Nel corso dell’esperimento si è evidenziato che il sangue ha ripreso a circolare e molte cellule hanno iniziato a funzionare anche in organi vitali come cuore, fegato e reni, per le successive sei ore dell’esperimento. “Le cellule funzionavano anche ore dopo quando non avrebbero dovuto – tutto ciò ci dice è che la morte delle cellule può essere fermata“, ha detto ai giornalisti Nenad Sestan, uno degli autori dello studio e ricercatore presso l’Università di Yale.
La tecnica, chiamata OrganEx, “può essere utilizzata per salvare gli organi“. OrganEx potrebbe anche rendere possibili nuove forme di chirurgia in quanto crea “più spazio di manovra medico nei casi senza circolazione per riparare parte” dell’organismo umano, ha affermato Anders Sandberg del Future of Humanity Institute dell’Università di Oxford. La stessa tecnica potrebbe potenzialmente essere utilizzata anche per rianimare le persone. Tuttavia, ciò potrebbe aumentare il rischio di riportare i pazienti a un punto in cui non sono in grado di vivere senza supporto vitale, intrappolati in quello che viene chiamato il “ponte verso il nulla“, ha affermato Brendan Parent, bioeticista della NYU Grossman School of Medicine.
La domanda che adesso tutti si fanno è “La morte potrebbe essere curabile?“. Sam Parnia della NYU Grossman School of Medicine ha affermato che si tratta di “uno studio davvero straordinario e incredibilmente significativo“. Lo studio ha mostrato che la morte non è in bianco e nero, ma piuttosto un “processo biologico che rimane curabile e reversibile per ore dopo che si è verificato“, ha detto.

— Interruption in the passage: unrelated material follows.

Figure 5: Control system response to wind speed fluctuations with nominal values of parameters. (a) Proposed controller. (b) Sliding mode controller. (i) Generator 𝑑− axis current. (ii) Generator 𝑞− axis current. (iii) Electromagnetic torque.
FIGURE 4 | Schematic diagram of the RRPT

Per Benjamin Curtis, filosofo concentrato sull’etica presso la Nottingham Trent University nel Regno Unito, la definizione di morte potrebbe aver bisogno di essere aggiornata perché si basa sul concetto di irreversibilità. “Questa ricerca mostra che molti processi che pensavamo fossero irreversibili non sono in realtà irreversibili, e quindi sull’attuale definizione medica di morte una persona potrebbe non essere veramente morta fino a poche ore dopo che le sue funzioni corporee si sono fermate“, ha detto all’AFP.